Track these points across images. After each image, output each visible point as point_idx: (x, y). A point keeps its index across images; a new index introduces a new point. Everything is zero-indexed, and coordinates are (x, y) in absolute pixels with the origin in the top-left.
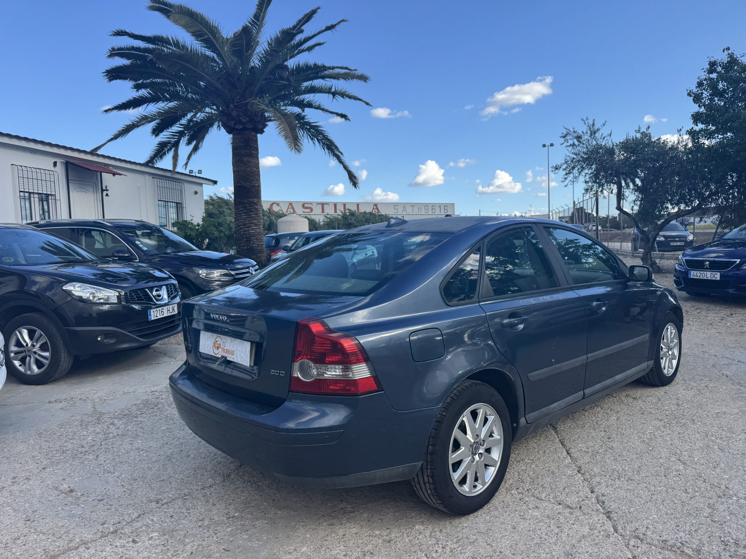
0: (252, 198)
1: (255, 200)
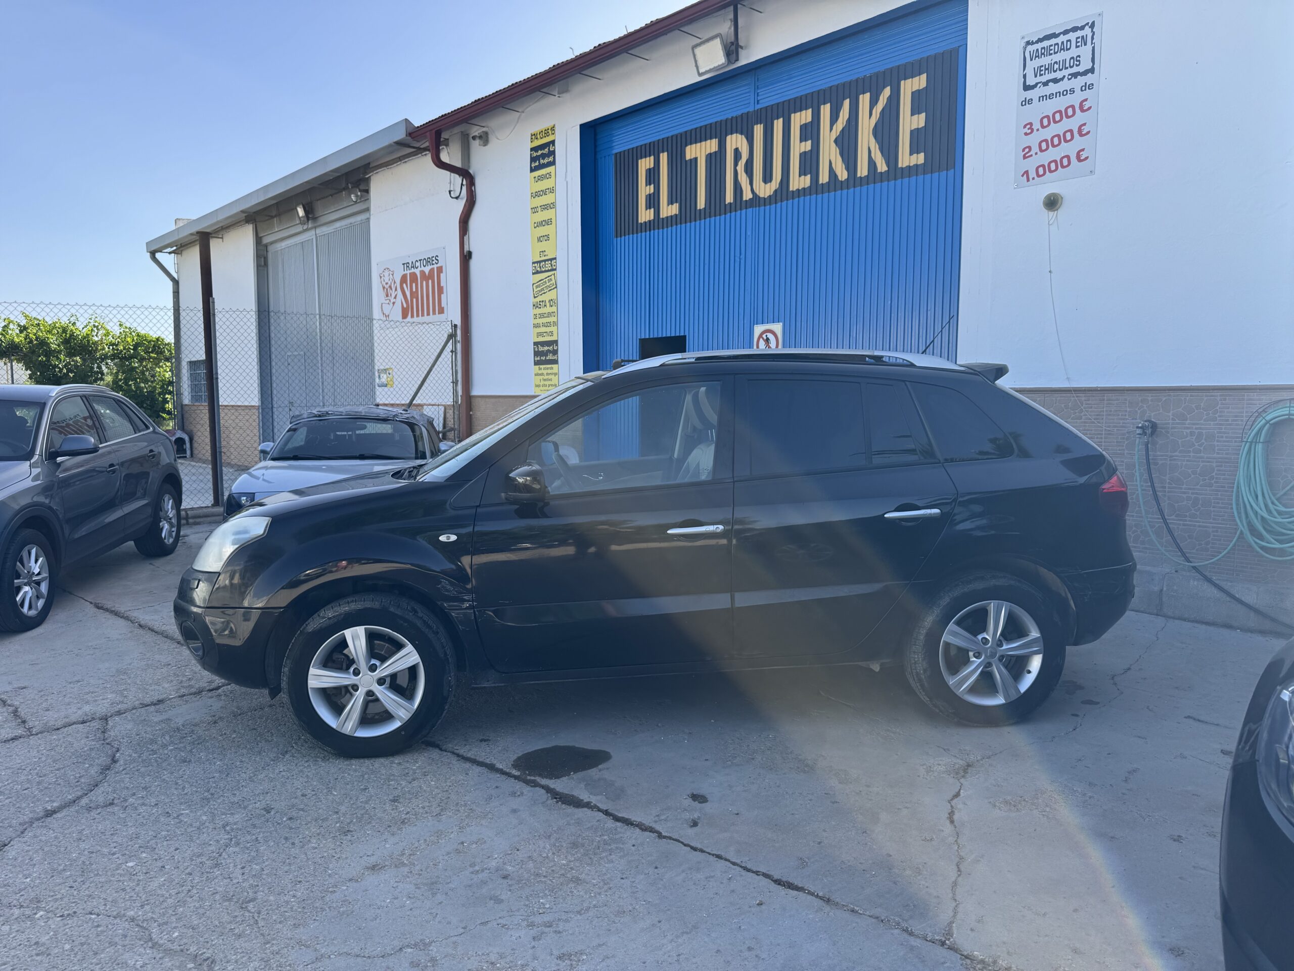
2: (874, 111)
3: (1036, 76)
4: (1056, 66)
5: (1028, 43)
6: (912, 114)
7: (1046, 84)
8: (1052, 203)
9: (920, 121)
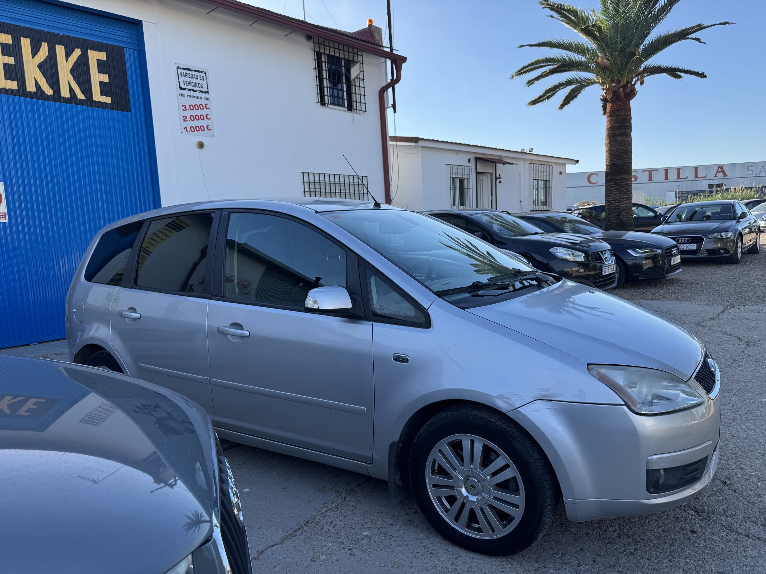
2: (69, 59)
3: (184, 85)
4: (193, 84)
5: (178, 67)
6: (99, 72)
7: (190, 90)
8: (201, 145)
9: (105, 78)
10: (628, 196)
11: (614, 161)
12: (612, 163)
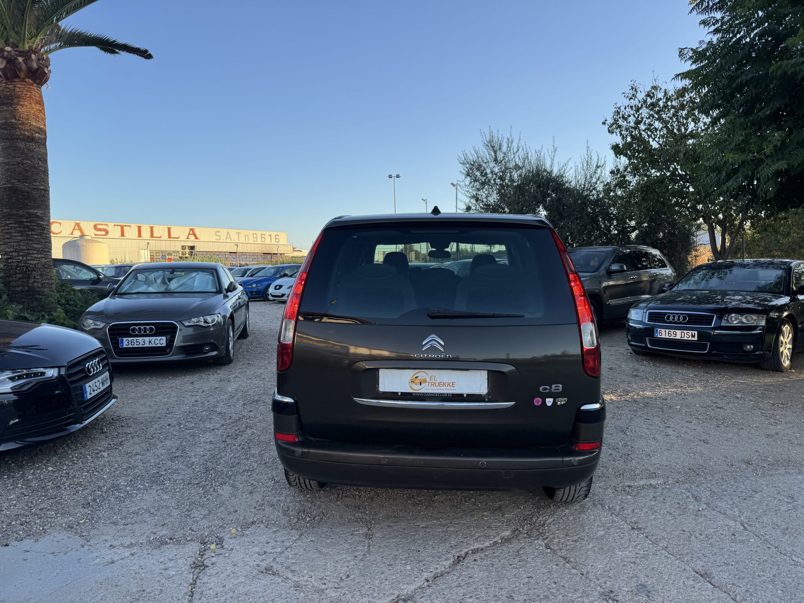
0: (34, 208)
1: (39, 212)
10: (42, 246)
11: (12, 183)
12: (10, 185)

++++++++++

## Exercise goal
Retype verbatim only the lines beginning with the line that contains "1: (255, 200)" and ending with the last line of the listing above; pictures are to be excluded.

## Solution
1: (255, 200)
2: (874, 111)
3: (1036, 76)
4: (1056, 66)
5: (1028, 43)
6: (912, 114)
7: (1046, 84)
8: (1052, 203)
9: (920, 121)
2: (69, 59)
3: (184, 85)
4: (193, 84)
5: (178, 67)
6: (99, 72)
7: (190, 90)
8: (201, 145)
9: (105, 78)
10: (628, 196)
11: (614, 161)
12: (612, 163)
0: (34, 208)
1: (39, 212)
10: (42, 246)
11: (12, 183)
12: (10, 185)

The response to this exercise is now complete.